Galder Zamarreño <galder.zamarreno> updated the status of jira ISPN-5889 to Coding In Progress
@Galder, I've tested with JDG 6.4.1, JDG 6.5.1, and Infinispan 8.1.0.Alpha2 and all have the same behaviour. Ctrl-z, not killing, is important to imitate a long GC pause. This issue results in data inconsistency. For example, a client which connects to the first server always receives 1-member view after the merge. Any put operations, including a key which was directed to the second server originally, are directed to the first server. While a client which connects to the second server receives 2-member view after the merge. This client cannot read a value of the key put by the former client.

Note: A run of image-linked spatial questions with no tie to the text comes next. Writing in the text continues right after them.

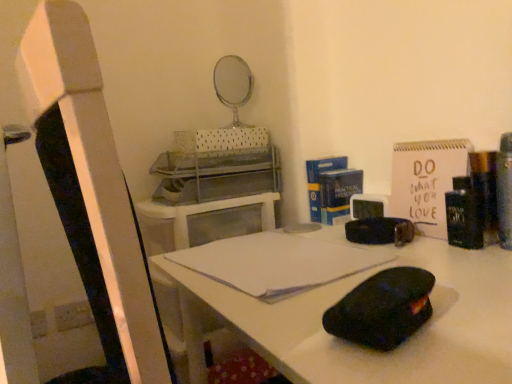
Question: Is black matte desk at center wider than white paper notebook at center?

Choices:
 (A) yes
 (B) no

Answer: (A)

Question: From the image's perspective, is black matte desk at center located beneath white paper notebook at center?

Choices:
 (A) yes
 (B) no

Answer: (A)

Question: Can white paper notebook at center be found inside black matte desk at center?

Choices:
 (A) yes
 (B) no

Answer: (A)

Question: Considering the relative sizes of black matte desk at center and white paper notebook at center in the image provided, is black matte desk at center smaller than white paper notebook at center?

Choices:
 (A) no
 (B) yes

Answer: (A)

Question: Is black matte desk at center not inside white paper notebook at center?

Choices:
 (A) no
 (B) yes

Answer: (B)

Question: Does black matte desk at center have a greater height compared to white paper notebook at center?

Choices:
 (A) no
 (B) yes

Answer: (B)

Question: Is white paper notebook at center positioned behind black matte desk at center?

Choices:
 (A) yes
 (B) no

Answer: (A)

Question: From a real-world perspective, is white paper notebook at center located beneath black matte desk at center?

Choices:
 (A) yes
 (B) no

Answer: (B)

Question: From the image's perspective, is white paper notebook at center located above black matte desk at center?

Choices:
 (A) no
 (B) yes

Answer: (B)

Question: Considering the relative sizes of white paper notebook at center and black matte desk at center in the image provided, is white paper notebook at center taller than black matte desk at center?

Choices:
 (A) no
 (B) yes

Answer: (A)

Question: From a real-world perspective, is white paper notebook at center on top of black matte desk at center?

Choices:
 (A) yes
 (B) no

Answer: (A)

Question: Can you confirm if white paper notebook at center is shorter than black matte desk at center?

Choices:
 (A) yes
 (B) no

Answer: (A)

Question: From a real-world perspective, is white paper notebook at center physically located above or below black matte desk at center?

Choices:
 (A) below
 (B) above

Answer: (B)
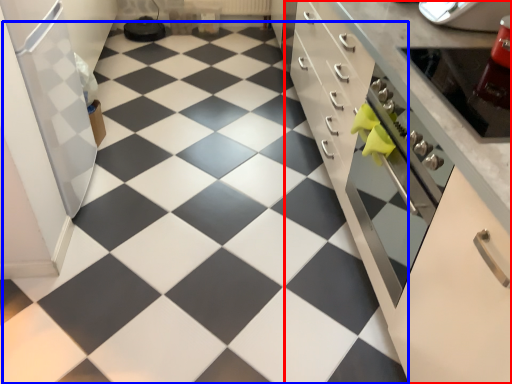
Question: Among these objects, which one is farthest to the camera, cabinetry (highlighted by a red box) or tile (highlighted by a blue box)?

Choices:
 (A) cabinetry
 (B) tile

Answer: (B)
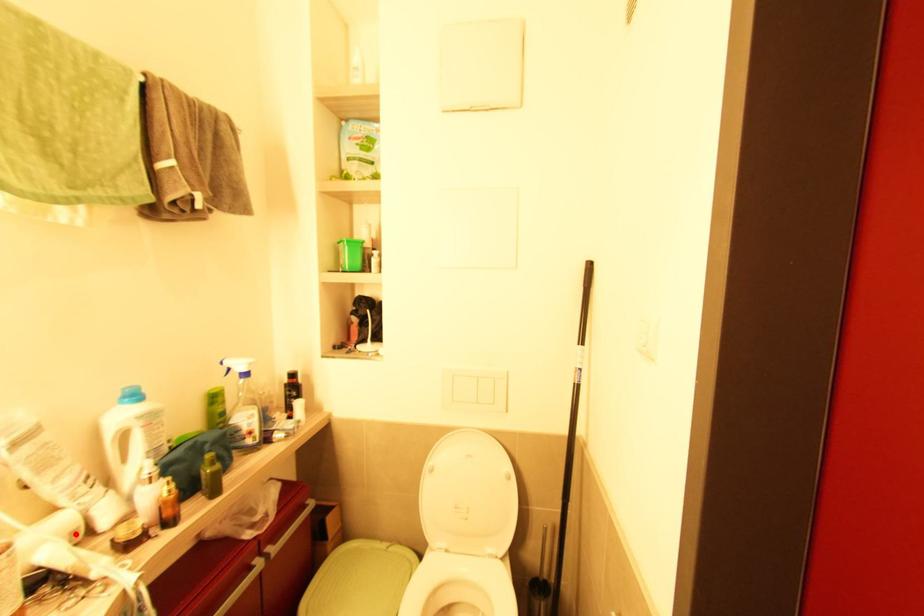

PR #3798 has been merged to the infinispan:master. I built and tested it but the issue in the description still remains. Are there more work on the issue?
Dan Berindei <dberinde> updated the status of jira ISPN-5889 to Reopened
PR: https://github.com/infinispan/jdg/pull/805 I've added a test method that does an "overlapping" merge. I've also tested with Ctrl+Z, and the client receives the 2nd node's address when it is resumed.
Tested using the provided application and reproduced the issue with ER2. The problem is no longer present in ER3. Marking as verified.
This product has been discontinued or is no longer tracked in Red Hat Bugzilla.